Philosophy, Department of

 

Date of this Version

4-2018

Citation

Published in Erkenntnis (2018), doi 10.1007/s10670-018-9999-2

Comments

Copyright © 2018 Springer Science+Business Media B.V. Used by permission.

Abstract

In recent years, there have been several books written about dispositions. Barbara Vetter’s Potentiality: From Dispositions to Modality is another, but it is not just another. Vetter’s book stands out as an ambitious, original, and systematic attempt to develop a new account of metaphysical modality in terms of dispositional properties she calls ‘potentialities.’ According to Vetter, saying that something has a disposition, like fragility or flammability, is to say something about what it can do, such as break or burn. Dispositional concepts are members of a broader class of modal concepts, which also includes necessity, possibility, causation, laws, and essence.
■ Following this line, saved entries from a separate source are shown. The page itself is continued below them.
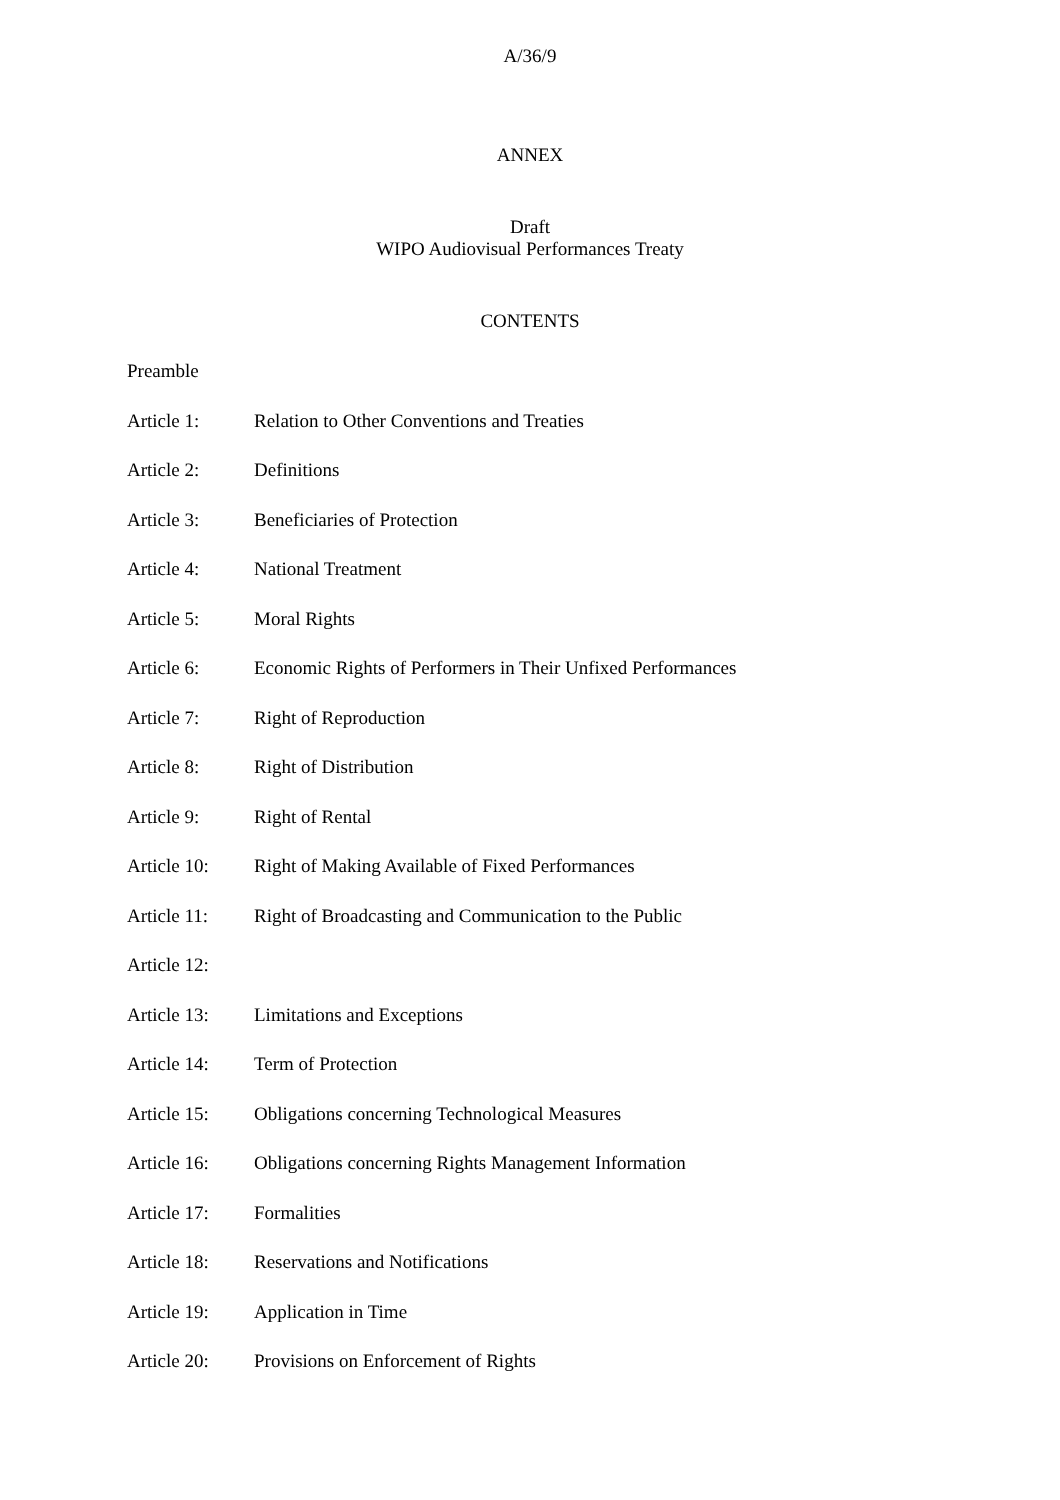A/36/9
ANNEX
Draft
WIPO Audiovisual Performances Treaty
CONTENTS
Preamble
Article 1: Relation to Other Conventions and Treaties
Article 2: Definitions
Article 3: Beneficiaries of Protection
Article 4: National Treatment
Article 5: Moral Rights
Article 6: Economic Rights of Performers in Their Unfixed Performances
Article 7: Right of Reproduction
Article 8: Right of Distribution
Article 9: Right of Rental
Article 10: Right of Making Available of Fixed Performances
Article 11: Right of Broadcasting and Communication to the Public
Article 12:
Article 13: Limitations and Exceptions
Article 14: Term of Protection
Article 15: Obligations concerning Technological Measures
Article 16: Obligations concerning Rights Management Information
Article 17: Formalities
Article 18: Reservations and Notifications
Article 19: Application in Time
Article 20: Provisions on Enforcement of Rights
Vetter’s basic idea is that potentialities are fundamental, and other modal notions should be understood in terms of them. While she is not the first to suggest that modality can be grounded in dispositional properties, Vetter moves beyond the mere suggestion to present a detailed potentiality-based account of modality and provides arguments that it is extensionally correct, formally adequate, and semantically useful. Vetter spends relatively little time engaging with adversaries or critiquing alternatives, but instead focuses on clearly and methodically articulating her positive view.